May 6th, 2010 No comments

Today’s Washington Post story “BP is getting more political, and that may help weather oil-spill storm”, reports that Christie Whitman has joined a notorious group of beltway scumbags lobbying for Gulf oil polluter BP:

BP America, the company’s U.S. affiliate, has a special “external advisory council” that includes former House majority leader Thomas A. Daschle (D-S.D.); two former GOP senators, Warren Rudman (N.H.) and Alan K. Simpson (Wyo.); Christine Todd Whitman, an Environmental Protection Agency administrator under George W. Bush; and Jamie S. Gorelick, a deputy attorney general during Bill Clinton‘s administration, according to BP records.

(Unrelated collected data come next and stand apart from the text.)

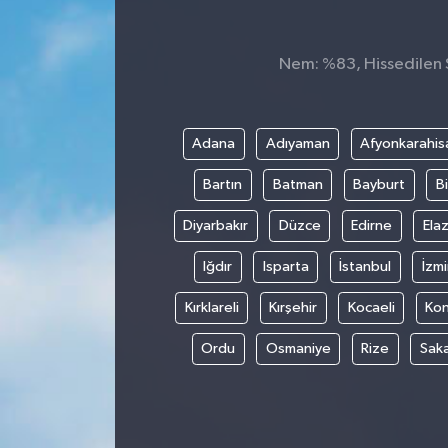
Spor
Nem: %83, Hissedilen S
Teknoloji
Tokat Haberleri
Adana
Adıyaman
Afyonkarahis
Bartın
Batman
Bayburt
Bi
Yaşam
Diyarbakır
Düzce
Edirne
Elaz
Iğdır
Isparta
İstanbul
İzmi
Kırklareli
Kırşehir
Kocaeli
Ko
Ordu
Osmaniye
Rize
Sak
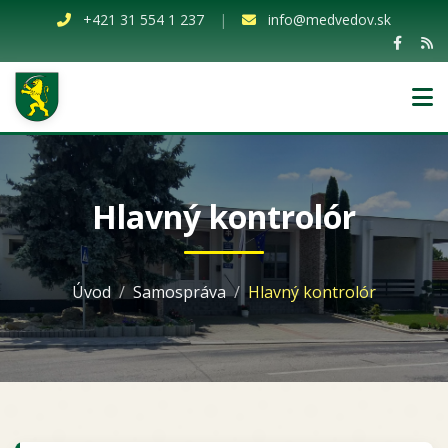
+421 31 554 1 237
|
info@medvedov.sk
Hlavný kontrolór
Úvod
Samospráva
Hlavný kontrolór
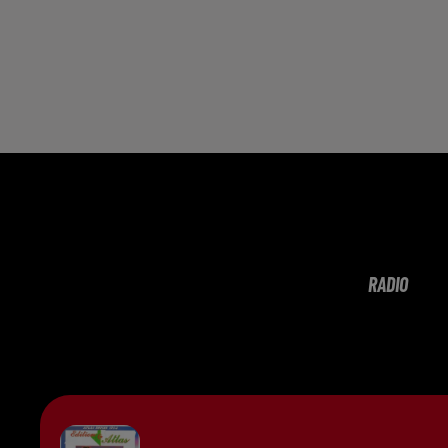
RADIO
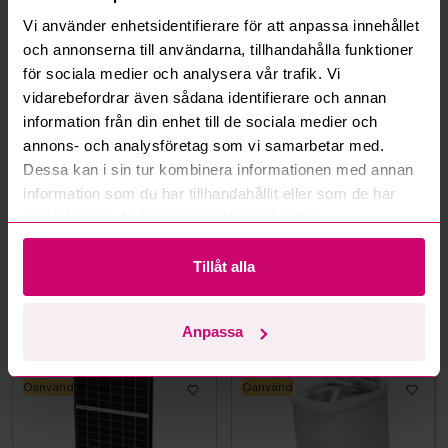
Vi använder enhetsidentifierare för att anpassa innehållet
och annonserna till användarna, tillhandahålla funktioner
Mer från samma kategori
för sociala medier och analysera vår trafik. Vi
vidarebefordrar även sådana identifierare och annan
information från din enhet till de sociala medier och
Oanvänd
Oanvänd
annons- och analysföretag som vi samarbetar med.
Dessa kan i sin tur kombinera informationen med annan
information som du har tillhandahållit eller som de har
samlat in när du har använt deras tjänster.
Bromma
1d 11h
Grästorp
15d 14h
Tillåt alla
Takdusch Gustavsberg,
49 ST. ZNSHINE SOLAR
Estetic Square 150 cc,
540W BIFACIAL
mattsvart
Anpassa
2 550 kr
·
1
bud
2 500 kr
Oanvänd
Oanvänd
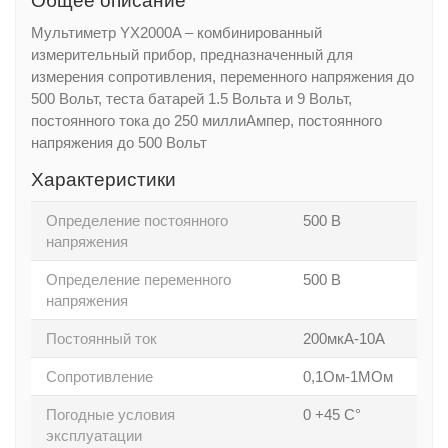
Общее описание
Мультиметр YX2000A – комбинированный
измерительный прибор, предназначенный для
измерения сопротивления, переменного напряжения до
500 Вольт, теста батарей 1.5 Вольта и 9 Вольт,
постоянного тока до 250 миллиАмпер, постоянного
напряжения до 500 Вольт
Характеристики
Определение постоянного
500 В
напряжения
Определение переменного
500 В
напряжения
Постоянный ток
200мкА-10А
Сопротивление
0,1Ом-1МОм
Погодные условия
0 +45 С°
эксплуатации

Leon Panetta, President Obama’s CIA director, also served on the council before taking his intelligence post.

And we thought it was disgusting when Whitman became a shill for the nuclear industry:

Nuclear spin

Still, Christie Whitman is a PR asset for the nuclear industry. She’s a major political figure widely seen as a moderate. She was the first (and only, to date) woman governor of New Jersey, who ascended to the national stage by responding to President Clinton’s 1995 State of the Union address and co-chairing the 1996 Republican National Convention with then-Governor George W. Bush.

Moreover, Whitman has worked hard to obscure her spotty environmental record. Even as she was dismantling New Jersey’s Department of Environmental Protection, “She would ride her bicycle, she would horseback ride, and she would do a lot of public events around open space preservation,” Bill Wolfe told PR Watch. “So, the public perception of her was very favorable on the environment.”